In the early period of World War II, during Italy’s failed attempt to invade Greece in October 1940 and Germany’s invasion of Greece in April 1940, the island’s population suffered from the reign of terror and lack of foodstuff. After the arrest of Musolini and the truce between Italy and the Allied forces of 3 September 1943, an expeditionary force of 1,500 allied soldiers and officers arrived in Kos to confront a German attack.
On 3 October 1943, 1000 German troops invaded Kos and 3000 Italian and 2000 British troops surrendered the following day. On 5 October 1943, the Germans executed near Linopotis, more than 100 (106 or 110 according to records and witnesses) Italian officers, who were unwilling to cooperate. A new period of terror and barbarity began, especially in the villages, where some were even executed for minor thefts. Let it be noted that the Italian civil administration was maintained.
On Sunday, 23 July 1943, the Germans blocked all movements in an out of the city of Kos and arrested 104 Jews. They set free 6 Jews who had Turkish nationality and deported 98 to Auschwitz (according to Italian chief of police Zucchelli, 120 according to the Encyclopedia Judaica). Sadly enough, the shipment of the Jews of Rhodes and Kos was one of the last to reach Auschwitz. The first convoy of Greek Jews had departed from Thessaloniki on 15 March 1943.

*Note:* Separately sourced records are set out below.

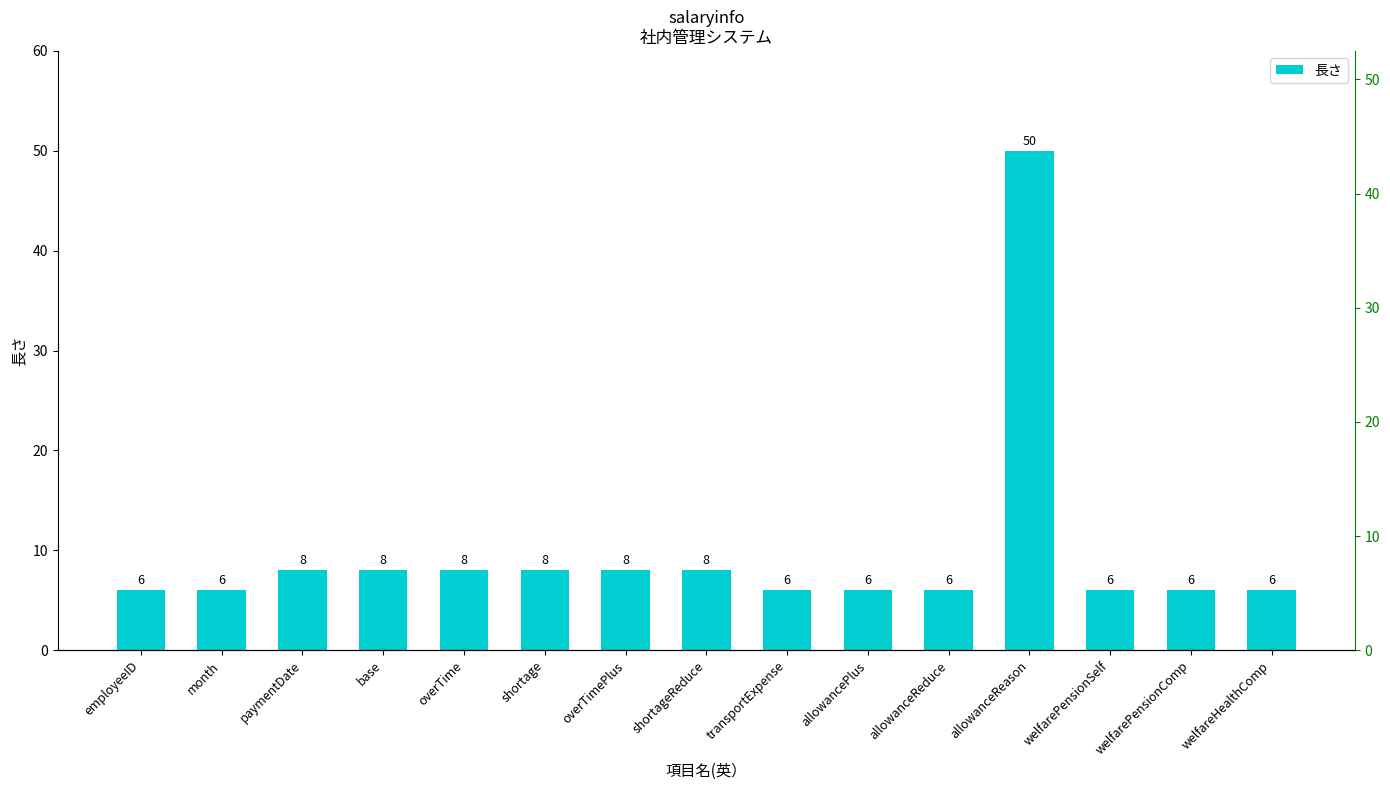

The value at overTime is 8. True or false?

True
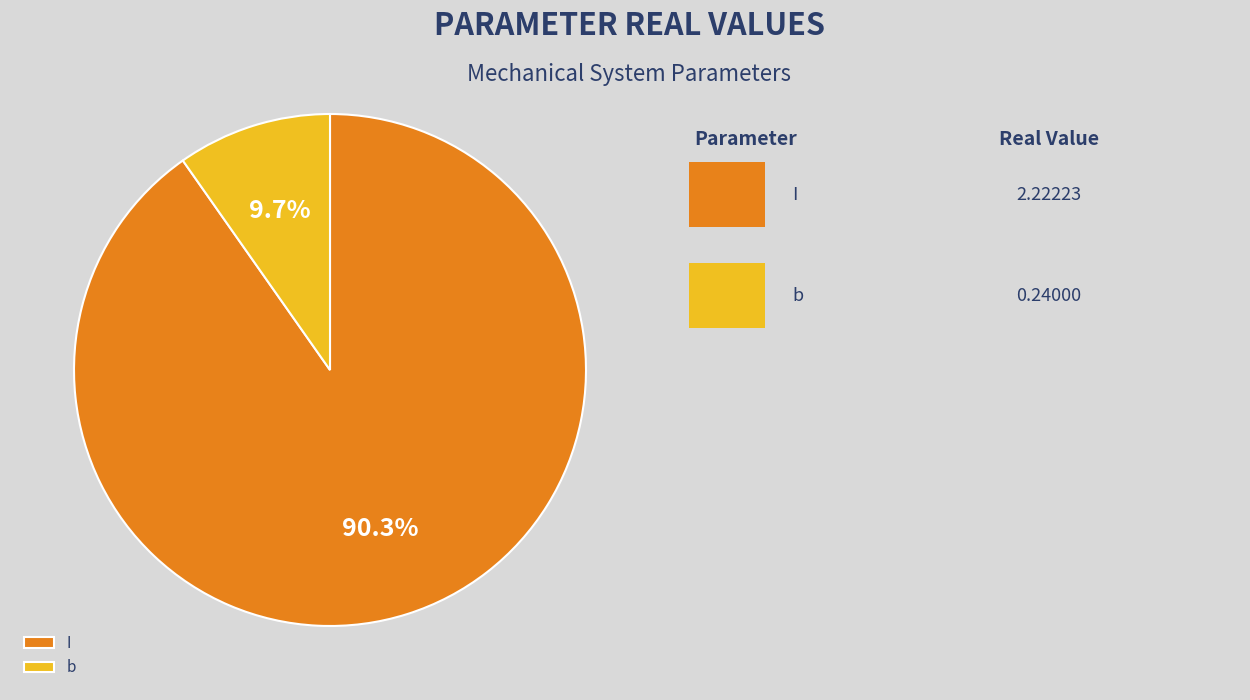

True or false: I accounts for 99% of the total.

False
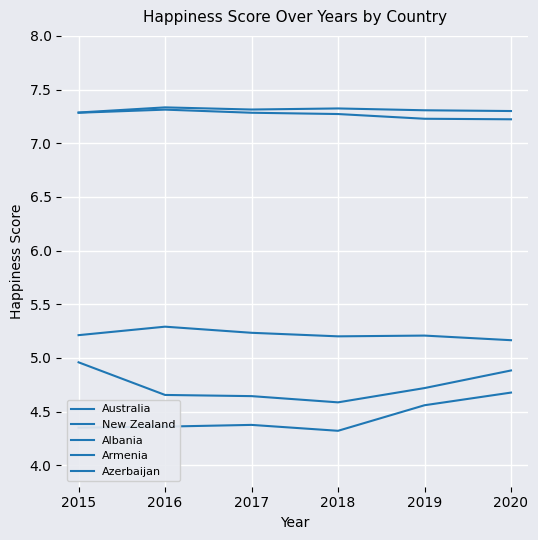

True or false: Albania has more than 2 points higher than both neighbors.

False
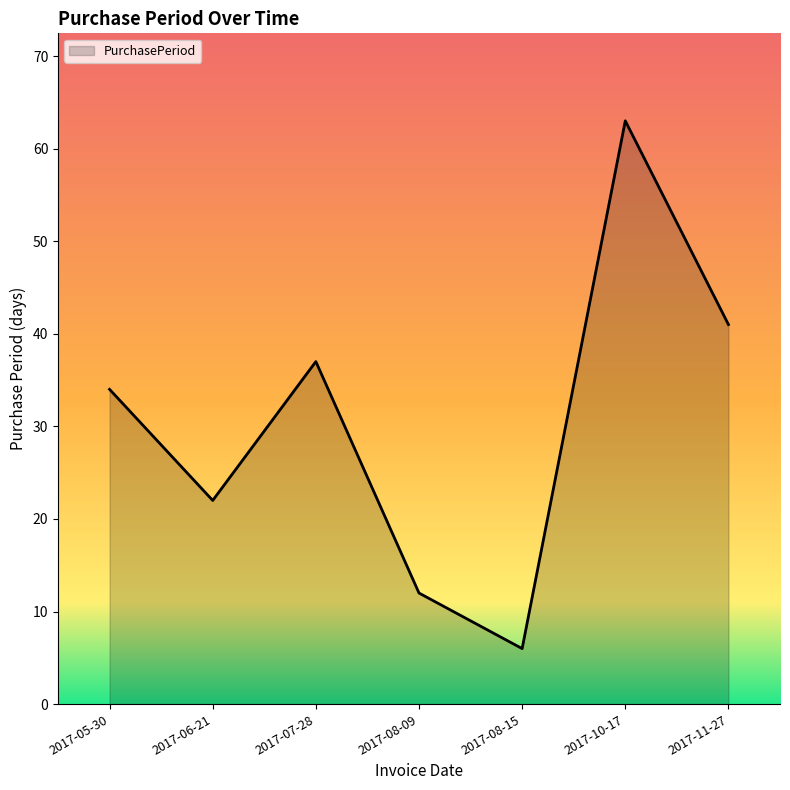

What position from the left is 2017-06-21?

2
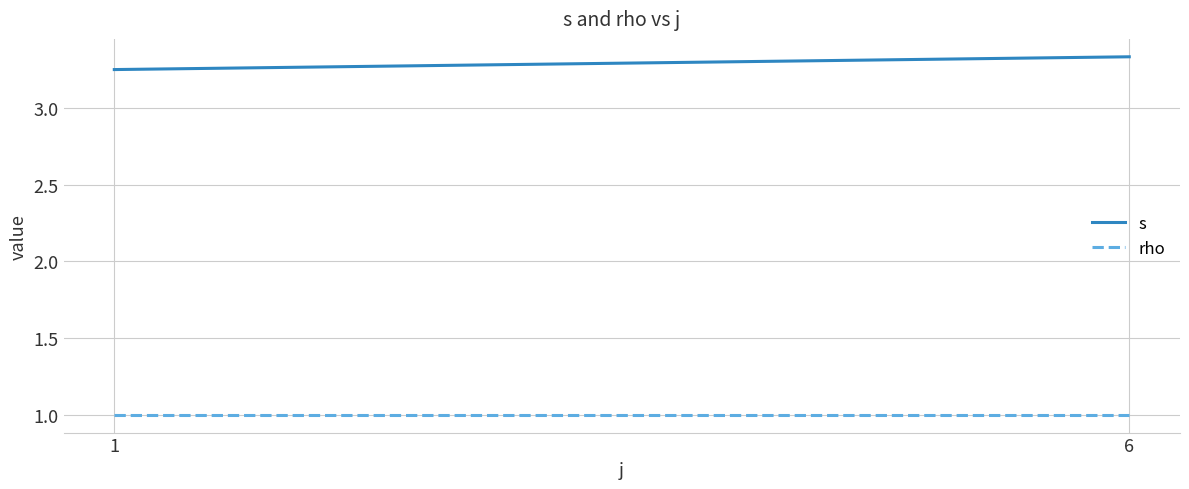

Reading left to right, extract all data points from this chart.

s: 3.2	3.3
rho: 1.0	1.0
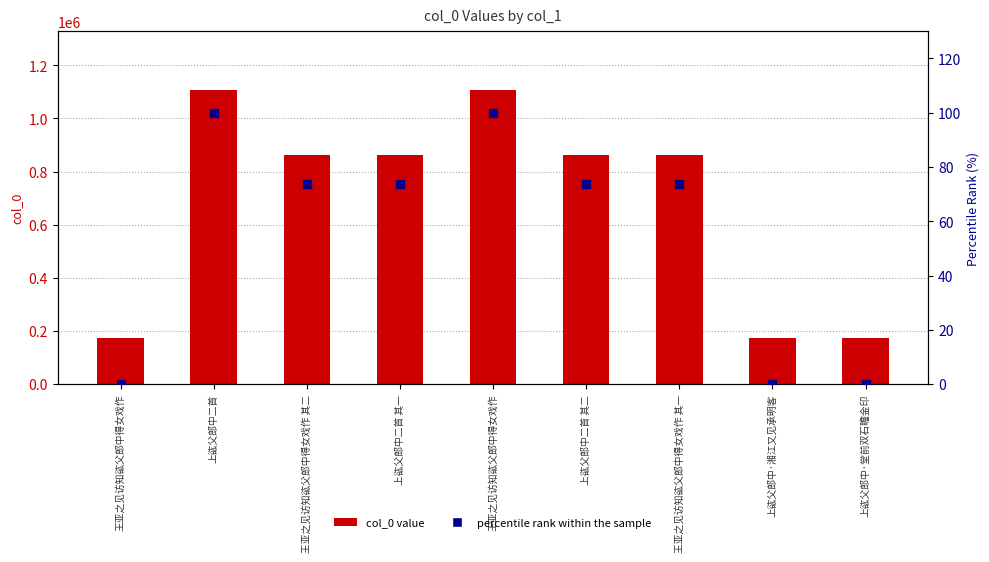

Which series has the widest spread of Y values?

col_0 value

Thefts started to increase as well as isolated incidents of murders of innocent civilians by German soldiers. On 27 March 1945, 22 civilians died in Kos Town from an allied bombing. On 16 April 1945, three Koans were hung in the square of the Plane Tree of Hippocrates, for collaborating with the Allies. German occupation ended on 8 May 1945, with the capitulation of the Axis Powers and the unconditional surrender of the Dodecanese to the Allies.
With the unconditional surrender of the German forces on 8 May 1945, a British Military Administration was temporarily established in the Dodecanese. The British tried, unsuccessfully, to promote the idea of autonomy under the British crown. On 14 July 1946, the ceremony of the official raising of the Greek flag took place on the balcony of the Kos City Hall, and on 10 February 1947, the Paris Peace Conference ratified the annexation of the Dodecanese by Greece.
At the end of 1945, Kos had a total of 18,398 inhabitants: 8,550 in Kos Town (1,957 Turks and 380 Italians), 2,553 in Asfendiou, 2,100 in Pyli, 2,024 in Antimaheia, 1,328 in Kardamena and 1,843 in Kefalos.
On 13 March 1947, the British turned over the administration of the Dodecanese to the Hellenic Military Authorities and the Greek flag was officially raised. The Law on the Annexation of the Dodecanese to Greece as of 28 October 1947, was published in the Official Gazette on 9 January 1948. The formal and ceremonial Union took place in Rhodes on 7 March 1948.